◆ **PAGE EXCERPT**:
____
Powerful Orchestration with LangGraph
Most RAG systems are simple, hard-coded scripts that execute one search and hope for the best. Docmet is a true cognitive architecture built on LangChain and LangGraph—enabling autonomous agents that can plan, verify, self-correct, and coordinate to solve complex enterprise problems.

The Limits of Linear Retrieval
Traditional RAG systems follow a rigid pattern: receive query → search documents → generate answer. This breaks down when queries are complex, results are ambiguous, or verification is critical for enterprise use.
⚠️ Dives Straight Into Search
Simple RAG immediately searches without understanding the query structure. "Compare Q3 vs Q4 budget and flag variances" requires multi-step decomposition, but simple RAG treats it as a single search.
🔁 One-Shot Failure Mode
If the initial search returns irrelevant results, simple RAG either generates a hallucinated answer or admits failure. It cannot retry with a refined strategy.
❌ Trusts Bad Retrieval
There's no quality control mechanism. Simple RAG assumes every retrieved document is relevant and generates answers from potentially irrelevant or contradictory sources.
➡️ Cannot Loop or Branch
The workflow is strictly linear: Input → Search → Output. Complex enterprise queries often require iterative refinement, branching logic, and conditional execution—impossible in simple RAG.
Autonomous Intelligence with LangGraph
Agentic RAG treats the LLM as a "brain" that can plan, reason, use tools, and self-correct—not just a text generator. This is the difference between a search bar and a coworker.
🧠 Planner Agent
Before searching, the Planner breaks complex queries into executable sub-tasks. "Compare Q3 vs Q4" becomes: Step 1: Find Q3 budget, Step 2: Find Q4 budget, Step 3: Calculate variance, Step 4: Flag outliers, Step 5: Generate report.
🔄 Grader Agent with Feedback
The Grader evaluates retrieval quality. If documents are irrelevant, it triggers a "Rewrite Query" loop and searches again with refined parameters. This is Corrective RAG (CRAG) in action.
____
◆ **THE DATA**:
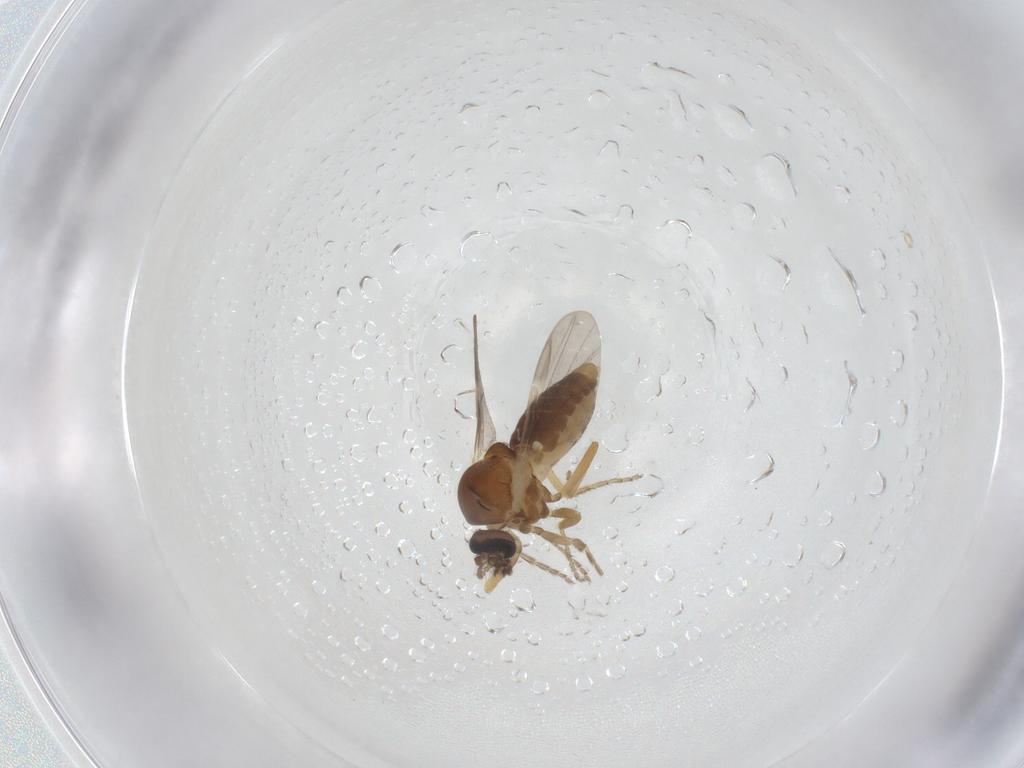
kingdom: Animalia
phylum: Arthropoda
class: Insecta
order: Diptera
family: Ceratopogonidae
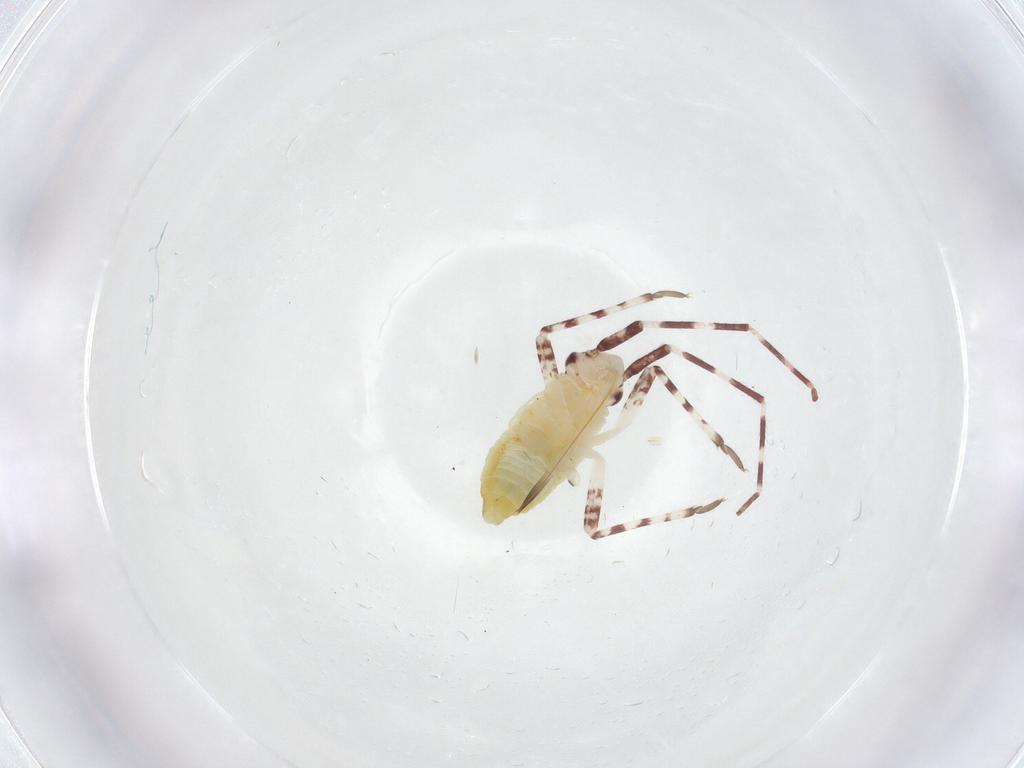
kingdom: Animalia
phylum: Arthropoda
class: Insecta
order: Hemiptera
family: Miridae
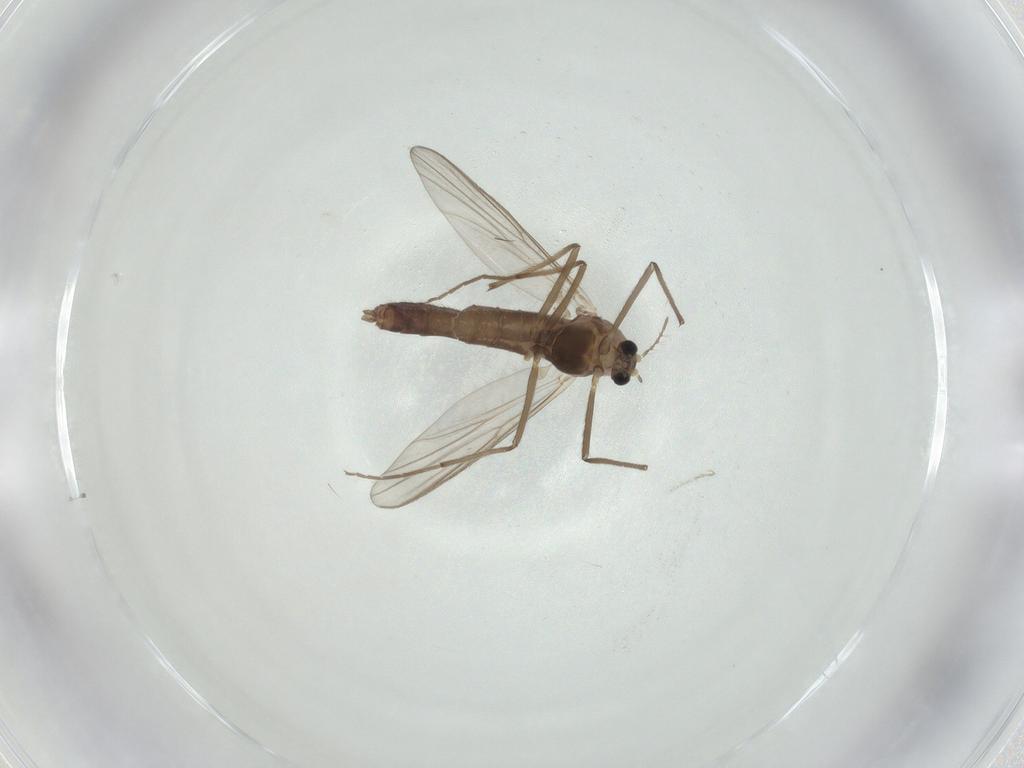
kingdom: Animalia
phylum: Arthropoda
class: Insecta
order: Diptera
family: Chironomidae
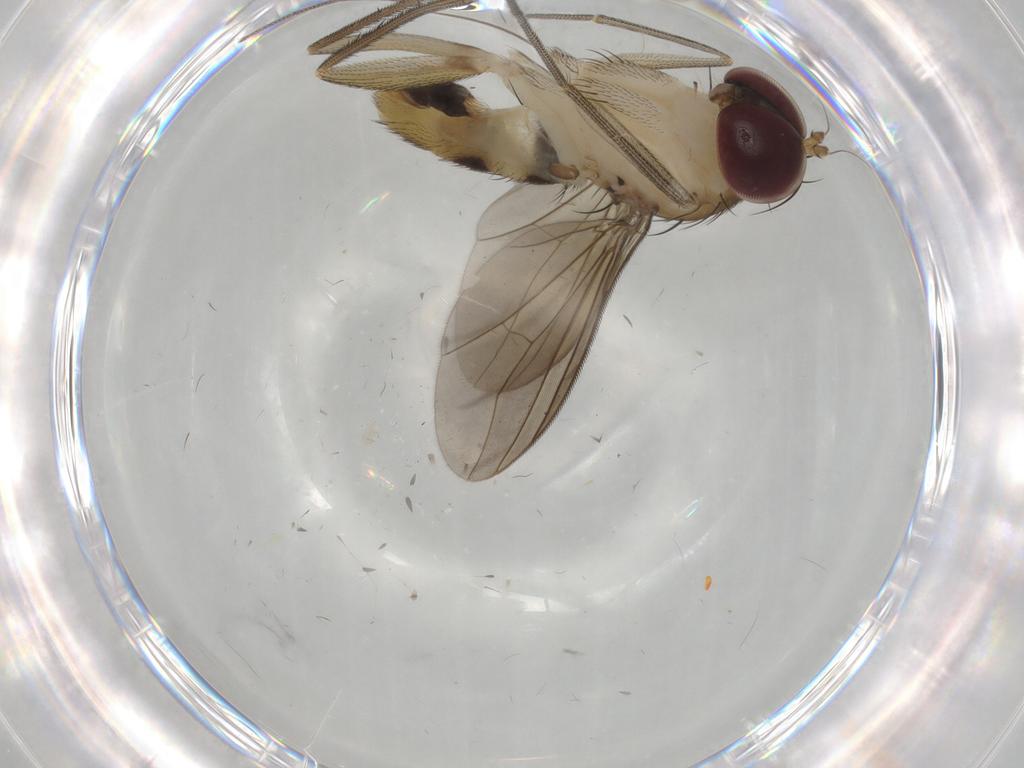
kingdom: Animalia
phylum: Arthropoda
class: Insecta
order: Diptera
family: Dolichopodidae
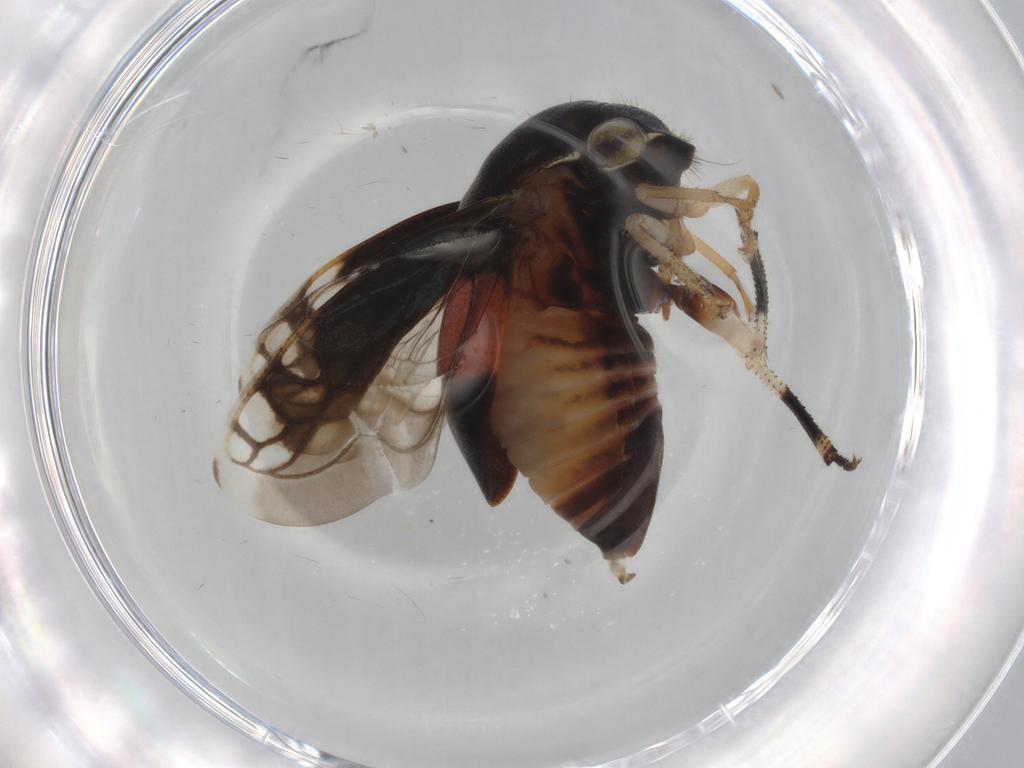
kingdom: Animalia
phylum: Arthropoda
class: Insecta
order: Hemiptera
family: Membracidae
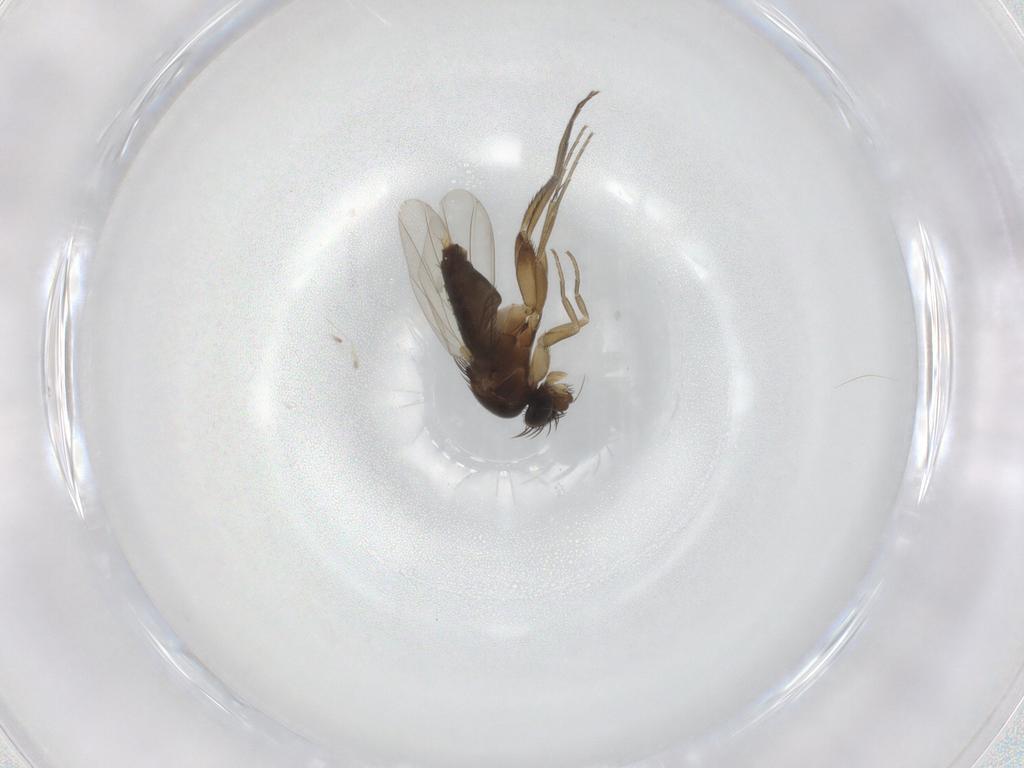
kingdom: Animalia
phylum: Arthropoda
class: Insecta
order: Diptera
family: Phoridae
____
◆ **SET OF TASKS**:
1. List the four headings under "The Limits of Linear Retrieval" on the Docmet LangGraph page.
2. According to the Docmet LangGraph page, what does the Grader trigger when retrieved documents are irrelevant?
3. Write the next part of the Docmet LangGraph page, starting after its last sentence.

◆ **OUTPUTS FOR THE TASKS**:
1.
Dives Straight Into Search
One-Shot Failure Mode
Trusts Bad Retrieval
Cannot Loop or Branch

2. It triggers a "Rewrite Query" loop and searches again with refined parameters.

3.
🛠️ Dynamic Tool Use
Agents aren't limited to document search. They can run SQL queries, call APIs, perform calculations, generate visualizations—whatever tools are needed to answer the question fully.
💾 Persistent Graph State
LangGraph maintains state across agent transitions. Each agent can access the history of decisions, intermediate results, and reasoning steps—enabling complex multi-stage workflows.
Six Specialized Agents Working Together
Each agent is an expert in its domain, with specific responsibilities and decision-making capabilities. Together, they form a cognitive pipeline that rivals human analyst capabilities.
🎯 Query Decomposition & Strategy
Role: Strategic thinker. Input: User's complex question. Process: Analyzes query complexity, breaks into sub-tasks, determines optimal search strategy. Output: Structured research plan with step-by-step execution sequence. Example: "Compare last 3 contracts" → [Step 1: Identify contracts, Step 2: Extract indemnity clauses, Step 3: Tabulate differences, Step 4: Flag unlimited liability].
🔍 Hybrid Search Execution
Role: Information gatherer. Input: Search parameters from Planner. Process: Executes parallel searches across vector embeddings (semantic), BM25 (keyword), and knowledge graph (relationships). Merges and deduplicates results. Output: Ranked list of candidate documents with relevance scores. Scale: Can search across 100k+ documents in under 500ms.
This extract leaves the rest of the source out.